AMD CEO Lisa Su forecasts 35% annual growth in CPU market over five years
The revised projection nearly doubles AMD's previous estimate, driven by surging demand from agentic AI workloads that need more than just GPUs.
Lisa Su just told the world that CPUs are about to have a very good half-decade. The AMD chief executive projected that the server CPU market will grow at more than 35% annually over the next five years, a figure that would push the total addressable market past $120 billion by 2030.
Here’s the thing: this isn’t just optimism from a CEO talking her book. AMD’s previous estimate, shared at the company’s November 2025 analyst event, pegged annual growth at 18-20%. The new number nearly doubles that. Something meaningful shifted in AMD’s calculus, and it has everything to do with how AI workloads are evolving.
Agentic AI is rewriting the hardware playbook
For the past few years, the AI hardware conversation has been almost entirely about GPUs.

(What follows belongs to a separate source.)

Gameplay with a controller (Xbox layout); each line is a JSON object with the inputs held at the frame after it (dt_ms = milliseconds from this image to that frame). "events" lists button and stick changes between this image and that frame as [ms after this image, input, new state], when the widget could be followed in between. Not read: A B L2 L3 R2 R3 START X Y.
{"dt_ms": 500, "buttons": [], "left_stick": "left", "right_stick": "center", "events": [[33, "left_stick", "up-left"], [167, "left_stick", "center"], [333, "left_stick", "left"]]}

Nvidia became the most valuable company on the planet largely because training massive language models requires absurd amounts of parallel processing power, which is what GPUs excel at.
But training a model and actually running it in production are two different animals. Inference, the process of deploying trained AI models to generate responses, doesn’t always need the same brute-force GPU clusters. And agentic AI, where autonomous software agents chain together multiple reasoning steps to complete complex tasks, is pushing demand toward more balanced computing architectures.

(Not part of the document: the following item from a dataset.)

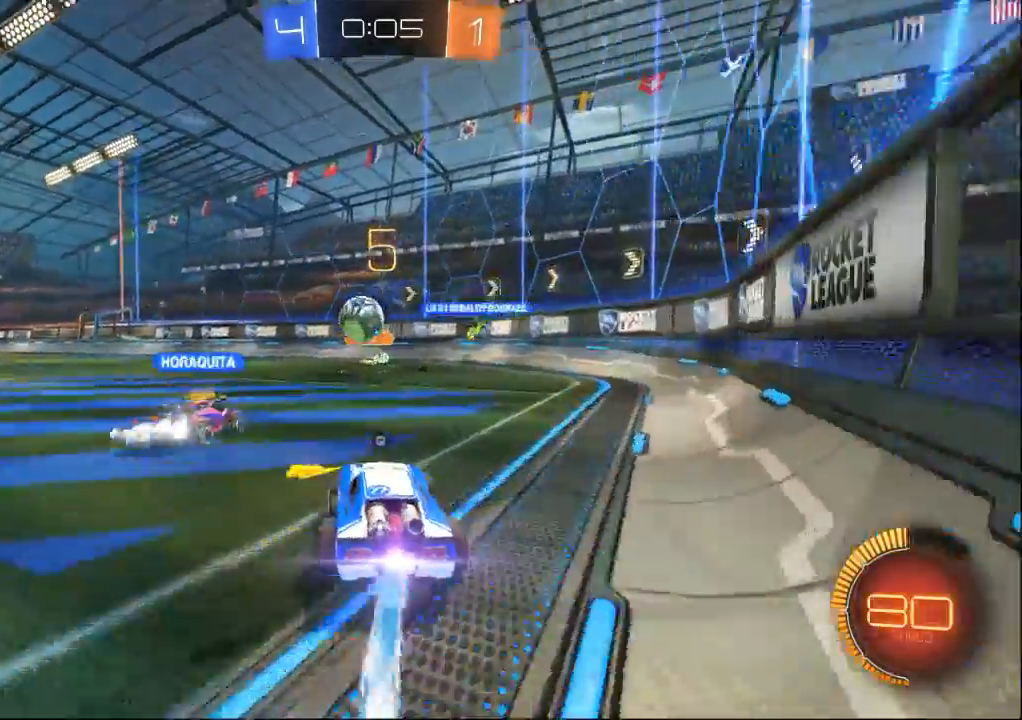
{"dt_ms": 500, "buttons": [], "left_stick": "right", "right_stick": "center", "events": [[100, "left_stick", "center"], [467, "left_stick", "right"]]}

In English: as AI moves from “build the brain” to “use the brain at scale,” CPUs become a much bigger part of the equation.
Su made these remarks during public appearances on May 22, 2026, including an event in Taipei. The timing matters. Taiwan is the epicenter of semiconductor manufacturing, and signaling this kind of growth projection there sends a message to the entire supply chain: prepare for volume.
The shift toward inference-heavy and agentic workloads means data centers can’t simply stack more GPUs and call it a day. They need sophisticated CPU architectures to manage orchestration, memory handling, and the kind of sequential logic that agents perform constantly. This is precisely where AMD’s EPYC server processors fit into the picture.
AMD’s data center momentum backs up the forecast
Su’s projection would ring hollow if AMD’s own numbers weren’t cooperating. They are.
AMD’s data center segment, which includes its server CPU business, has posted consistent year-over-year revenue growth. The company has been steadily gaining market share against Intel in the server space, a trend that accelerated as EPYC processors earned credibility with hyperscale cloud providers and enterprise customers.
Consider the transformation arc. When Su took over as CEO in 2014, AMD was a company fighting for relevance, burning cash, and losing ground on nearly every front. A decade later, it’s a credible competitor to both Intel in CPUs and Nvidia in accelerators. That turnaround is one of the more remarkable leadership stories in recent tech history.
The previous 18-20% growth estimate was already aggressive by historical standards. Server CPU markets don’t typically grow at that pace. Doubling the projection to 35% suggests AMD is seeing something in its order pipeline and customer conversations that goes beyond incremental demand improvement. It suggests a structural change in how data centers are being built.
A $120 billion TAM by 2030 would represent a massive expansion from current levels. For context, that’s the kind of market size that attracts not just existing players but new entrants, custom silicon efforts from cloud providers, and a whole ecosystem of supporting infrastructure companies.
What this means for investors
Look, projections from a CEO should always be taken with appropriate skepticism. Lisa Su has every incentive to paint a rosy picture of the market her company serves. But the underlying logic here is sound, and it’s corroborated by broader industry trends.
The AI infrastructure buildout has been overwhelmingly GPU-centric. If agentic AI and inference workloads genuinely shift the balance back toward CPUs, that’s a meaningful tailwind for AMD’s highest-margin business. It also introduces a competitive dynamic that investors should monitor carefully.
Intel, despite its struggles in recent years, still holds the majority of the server CPU market. A rising tide of 35% annual growth would lift Intel’s prospects too, at least in theory. But AMD has been the share-gainer in this space, and a rapidly expanding market gives it room to grow revenue without needing to take every point of share from its rival.
Then there’s the Nvidia factor. If CPUs become a more critical component of AI infrastructure, the narrative that Nvidia is the sole gatekeeper to AI computing gets more nuanced. That doesn’t mean GPU demand falls. It means the overall compute pie gets bigger, and CPUs claim a larger slice of it.
The risk, naturally, is execution. A $120 billion market opportunity means nothing if AMD can’t deliver competitive products on schedule. Custom silicon from Amazon, Google, and Microsoft also looms as a wildcard. These hyperscalers have been designing their own chips for years, and a booming CPU market gives them even more reason to accelerate those efforts.
Investors should watch AMD’s data center revenue trajectory over the next two to three quarters for early confirmation of this thesis. If the 35% growth rate is real, it should start showing up in order volumes and revenue guidance well before 2030. The gap between Su’s previous estimate and her current one is enormous, and the market will want to see receipts.